NUMA node affinity

Moderators: Site Moderators, FAHC Science Team

CommanderLake
Posts: 15
Joined: Tue Mar 03, 2020 11:11 am

NUMA node affinity

Post by CommanderLake »

How do I assign CPU slots to specific NUMA nodes to avoid memory accesses traversing the QPI bus?
HaloJones
Posts: 920
Joined: Thu Jul 24, 2008 10:16 am

Re: NUMA node affinity

Post by HaloJones »

I don't believe you can do this within FAH. You could do this within your OS assuming that the FAH slots are configured to use no more than the number of cpus within one of your nodes. But exactly how would depend on your OS.
single 1070

Image
CommanderLake
Posts: 15
Joined: Tue Mar 03, 2020 11:11 am

Re: NUMA node affinity

Post by CommanderLake »

Forgot to mention I'm using Linux Mint with kernel 5.3, on Windows I could do it but there's a weird thread limit even with multiple slots, no idea how on Linux unless I could replace the command that launches the cores for each slot with a numactl command.
Some work units don't like 56 threads and crash so its hard to permanently get full utilization.
bruce
Posts: 20910
Joined: Thu Nov 29, 2007 10:13 pm
Location: So. Cal.

Re: NUMA node affinity

Post by bruce »

You can probably get better answers directly from gromacs.org. FAH has adapted their analysis package and uses it for folding using the CPUs on home computers.. As far as 56 threads is concerned, FAH is customized for @home computers and it's probably fair to assume that the typical home computer doesn't have 56 threads and NUMA. The work-around is to configure multiple CPU slots using a "reasonable" number of threads (for home computers).

> [Task to carry out]:
In the NUMA node affinity thread, which operating system and kernel version does CommanderLake say they are using?

> [Data listing]:
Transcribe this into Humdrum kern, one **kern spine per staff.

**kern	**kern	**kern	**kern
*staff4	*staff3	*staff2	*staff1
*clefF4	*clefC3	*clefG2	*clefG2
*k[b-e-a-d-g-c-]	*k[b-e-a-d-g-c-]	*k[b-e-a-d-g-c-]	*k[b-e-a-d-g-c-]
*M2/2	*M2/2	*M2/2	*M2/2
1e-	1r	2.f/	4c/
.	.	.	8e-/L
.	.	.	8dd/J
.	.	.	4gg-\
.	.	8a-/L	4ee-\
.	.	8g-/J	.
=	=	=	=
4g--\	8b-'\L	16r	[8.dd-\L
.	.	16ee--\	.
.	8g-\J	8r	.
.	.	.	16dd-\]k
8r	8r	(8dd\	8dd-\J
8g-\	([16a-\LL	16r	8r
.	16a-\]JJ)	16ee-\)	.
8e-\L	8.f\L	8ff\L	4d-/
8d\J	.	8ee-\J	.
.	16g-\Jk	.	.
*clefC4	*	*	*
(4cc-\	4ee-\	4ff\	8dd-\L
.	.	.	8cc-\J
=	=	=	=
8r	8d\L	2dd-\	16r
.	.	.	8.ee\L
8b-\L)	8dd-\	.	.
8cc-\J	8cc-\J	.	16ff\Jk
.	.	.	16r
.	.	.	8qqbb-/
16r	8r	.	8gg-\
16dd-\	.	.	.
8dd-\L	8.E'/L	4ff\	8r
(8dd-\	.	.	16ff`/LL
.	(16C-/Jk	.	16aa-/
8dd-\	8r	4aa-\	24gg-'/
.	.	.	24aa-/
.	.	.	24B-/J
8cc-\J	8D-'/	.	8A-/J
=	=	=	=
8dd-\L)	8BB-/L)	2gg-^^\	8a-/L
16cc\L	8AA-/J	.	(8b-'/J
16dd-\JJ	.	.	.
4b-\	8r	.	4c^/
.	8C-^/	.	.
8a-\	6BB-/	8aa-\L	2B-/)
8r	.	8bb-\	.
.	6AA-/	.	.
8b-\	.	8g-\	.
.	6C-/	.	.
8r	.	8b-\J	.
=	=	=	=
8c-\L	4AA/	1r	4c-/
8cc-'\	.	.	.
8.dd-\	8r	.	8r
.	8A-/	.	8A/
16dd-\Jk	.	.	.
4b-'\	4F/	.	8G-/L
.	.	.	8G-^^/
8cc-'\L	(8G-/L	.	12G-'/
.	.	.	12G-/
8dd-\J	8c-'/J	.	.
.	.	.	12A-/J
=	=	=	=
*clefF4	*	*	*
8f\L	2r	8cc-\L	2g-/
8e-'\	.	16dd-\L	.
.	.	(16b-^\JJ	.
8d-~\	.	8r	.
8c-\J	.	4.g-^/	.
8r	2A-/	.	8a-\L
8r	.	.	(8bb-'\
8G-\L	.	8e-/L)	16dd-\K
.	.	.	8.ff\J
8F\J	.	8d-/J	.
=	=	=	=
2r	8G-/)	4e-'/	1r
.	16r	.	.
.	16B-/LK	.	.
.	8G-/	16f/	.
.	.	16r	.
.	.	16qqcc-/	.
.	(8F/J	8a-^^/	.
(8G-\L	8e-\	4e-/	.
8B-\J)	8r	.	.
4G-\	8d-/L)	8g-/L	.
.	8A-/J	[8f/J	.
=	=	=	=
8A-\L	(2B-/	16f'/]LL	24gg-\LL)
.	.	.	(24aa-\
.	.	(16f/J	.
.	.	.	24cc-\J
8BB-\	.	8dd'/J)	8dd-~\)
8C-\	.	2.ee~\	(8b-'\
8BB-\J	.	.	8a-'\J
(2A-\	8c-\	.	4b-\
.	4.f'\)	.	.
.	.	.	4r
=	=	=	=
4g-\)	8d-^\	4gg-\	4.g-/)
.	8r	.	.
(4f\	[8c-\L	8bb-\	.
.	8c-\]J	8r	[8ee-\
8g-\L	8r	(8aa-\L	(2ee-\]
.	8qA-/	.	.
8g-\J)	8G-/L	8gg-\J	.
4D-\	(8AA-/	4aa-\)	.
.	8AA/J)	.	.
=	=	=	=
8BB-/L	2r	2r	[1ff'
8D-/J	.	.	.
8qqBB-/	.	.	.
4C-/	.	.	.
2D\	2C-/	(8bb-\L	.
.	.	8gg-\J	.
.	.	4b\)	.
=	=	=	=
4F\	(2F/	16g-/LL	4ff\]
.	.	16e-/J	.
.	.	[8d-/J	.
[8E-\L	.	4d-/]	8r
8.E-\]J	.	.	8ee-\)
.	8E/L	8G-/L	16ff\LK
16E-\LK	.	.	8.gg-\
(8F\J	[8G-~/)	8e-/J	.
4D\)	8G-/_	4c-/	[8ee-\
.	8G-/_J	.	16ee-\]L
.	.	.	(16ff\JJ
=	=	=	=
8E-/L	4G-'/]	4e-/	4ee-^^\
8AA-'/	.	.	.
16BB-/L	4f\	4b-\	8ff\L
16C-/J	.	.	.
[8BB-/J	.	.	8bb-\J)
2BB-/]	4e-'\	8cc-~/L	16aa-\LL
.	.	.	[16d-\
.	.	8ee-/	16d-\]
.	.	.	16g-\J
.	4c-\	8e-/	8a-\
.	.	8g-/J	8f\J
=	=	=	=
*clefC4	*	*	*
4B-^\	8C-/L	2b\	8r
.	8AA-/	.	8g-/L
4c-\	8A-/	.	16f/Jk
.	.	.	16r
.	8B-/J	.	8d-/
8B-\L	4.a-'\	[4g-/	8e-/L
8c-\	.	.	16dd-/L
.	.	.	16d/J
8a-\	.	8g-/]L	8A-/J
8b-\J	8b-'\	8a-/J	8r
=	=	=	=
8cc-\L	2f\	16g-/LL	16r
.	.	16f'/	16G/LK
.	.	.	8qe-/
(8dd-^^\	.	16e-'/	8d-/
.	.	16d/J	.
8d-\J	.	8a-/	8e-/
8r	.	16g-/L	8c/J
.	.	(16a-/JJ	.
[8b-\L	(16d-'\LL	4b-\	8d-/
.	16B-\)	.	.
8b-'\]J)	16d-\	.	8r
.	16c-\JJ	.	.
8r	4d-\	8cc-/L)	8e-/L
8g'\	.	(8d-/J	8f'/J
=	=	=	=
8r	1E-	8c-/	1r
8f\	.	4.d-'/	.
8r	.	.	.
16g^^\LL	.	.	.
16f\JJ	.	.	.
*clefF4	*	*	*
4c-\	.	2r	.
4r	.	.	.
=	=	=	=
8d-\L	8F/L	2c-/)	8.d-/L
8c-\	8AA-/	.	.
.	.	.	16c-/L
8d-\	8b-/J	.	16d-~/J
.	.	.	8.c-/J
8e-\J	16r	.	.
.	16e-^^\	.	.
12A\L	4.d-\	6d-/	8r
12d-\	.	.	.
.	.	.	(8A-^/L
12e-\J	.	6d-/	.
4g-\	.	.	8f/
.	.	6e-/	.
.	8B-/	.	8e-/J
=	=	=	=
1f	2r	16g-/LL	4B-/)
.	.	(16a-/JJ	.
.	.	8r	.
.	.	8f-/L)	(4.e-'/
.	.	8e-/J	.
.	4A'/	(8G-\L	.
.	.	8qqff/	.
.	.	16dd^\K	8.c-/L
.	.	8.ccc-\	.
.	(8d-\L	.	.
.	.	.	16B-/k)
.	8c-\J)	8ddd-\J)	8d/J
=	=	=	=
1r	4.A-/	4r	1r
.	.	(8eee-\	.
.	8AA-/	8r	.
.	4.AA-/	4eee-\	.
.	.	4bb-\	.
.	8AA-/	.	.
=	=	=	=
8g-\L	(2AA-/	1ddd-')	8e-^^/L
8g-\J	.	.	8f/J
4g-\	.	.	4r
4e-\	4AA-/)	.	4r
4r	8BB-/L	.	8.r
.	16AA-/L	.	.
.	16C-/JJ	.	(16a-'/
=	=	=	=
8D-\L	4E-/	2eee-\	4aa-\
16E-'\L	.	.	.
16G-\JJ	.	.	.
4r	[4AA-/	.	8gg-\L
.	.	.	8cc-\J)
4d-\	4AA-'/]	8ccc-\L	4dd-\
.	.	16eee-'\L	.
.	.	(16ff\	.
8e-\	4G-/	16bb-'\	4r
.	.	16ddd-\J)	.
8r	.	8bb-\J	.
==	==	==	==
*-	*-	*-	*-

> [Result]:
Linux Mint with kernel 5.3.